Thorn entered the fountain and made sure he stayed between the two old women so that nobody else would get hurt, although it seemed their fighting was over.
* *
That evening, the new rebel union and the old original union joined for a farewell party. Thorn promenaded into an ostentatiously festooned hall with Lady Hatchet. She was wearing her customary hair twist, however it was now up at the very top of her head and went to a point. She almost looked like a unicorn.
Thorn said, “I’m surprised at how many workers there are when everybody is in one place.”
She smiled. “As long as they can all see me.”
“It looks so completely cheerful. Odd.”
“Cheerful? It’s a damn party, idiot. It’s a shame you can’t smell these flowers. They’re like a dream.”

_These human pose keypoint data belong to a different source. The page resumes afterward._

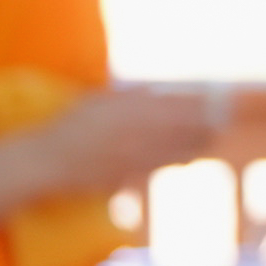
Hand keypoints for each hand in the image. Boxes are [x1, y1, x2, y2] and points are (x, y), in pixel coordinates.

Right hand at [32, 85, 217, 195]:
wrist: (47, 160)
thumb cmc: (70, 126)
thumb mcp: (98, 102)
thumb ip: (128, 97)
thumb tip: (154, 91)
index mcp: (126, 110)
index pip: (171, 105)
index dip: (195, 106)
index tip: (211, 104)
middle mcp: (132, 131)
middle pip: (179, 128)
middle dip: (201, 127)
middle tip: (218, 126)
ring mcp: (131, 154)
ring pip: (173, 149)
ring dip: (194, 145)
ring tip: (208, 141)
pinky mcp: (128, 173)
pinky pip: (159, 165)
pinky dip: (176, 160)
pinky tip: (187, 158)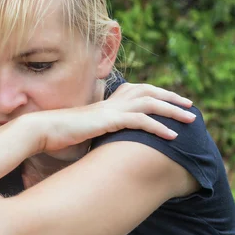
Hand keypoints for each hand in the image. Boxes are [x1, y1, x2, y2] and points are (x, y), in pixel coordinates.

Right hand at [27, 83, 195, 153]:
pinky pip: (141, 121)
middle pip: (150, 93)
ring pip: (150, 104)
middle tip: (190, 107)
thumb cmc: (61, 133)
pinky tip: (173, 136)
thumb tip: (109, 141)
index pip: (139, 93)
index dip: (158, 96)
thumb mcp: (86, 131)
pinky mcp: (109, 120)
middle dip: (172, 99)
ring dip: (173, 111)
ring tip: (191, 120)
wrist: (44, 130)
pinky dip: (159, 127)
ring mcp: (111, 109)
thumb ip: (100, 131)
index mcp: (108, 103)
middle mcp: (112, 102)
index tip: (173, 102)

“No, I mean, I thought they were fighting,” Thorn explained himself, “the different unions. The old and the rebel.” He put his nose to a flower, anyway. He sadly sniffed in blank air.
She laughed. “There’s nothing more conciliatory than permanent goodbyes, now is there.” She sniffed at one of the elephantine white calla lilies. “These must have been made just for the occasion. I’ve never seen any like this before. So big! Damn.”
In the central courtyard he saw people hugging and smiling, some through tears. He said, “That war melted down fast.”
“People’s hearts melt fast.” She pulled him along. “It’s a shame you can’t appreciate these snacks. The flavors are so much more than salt.”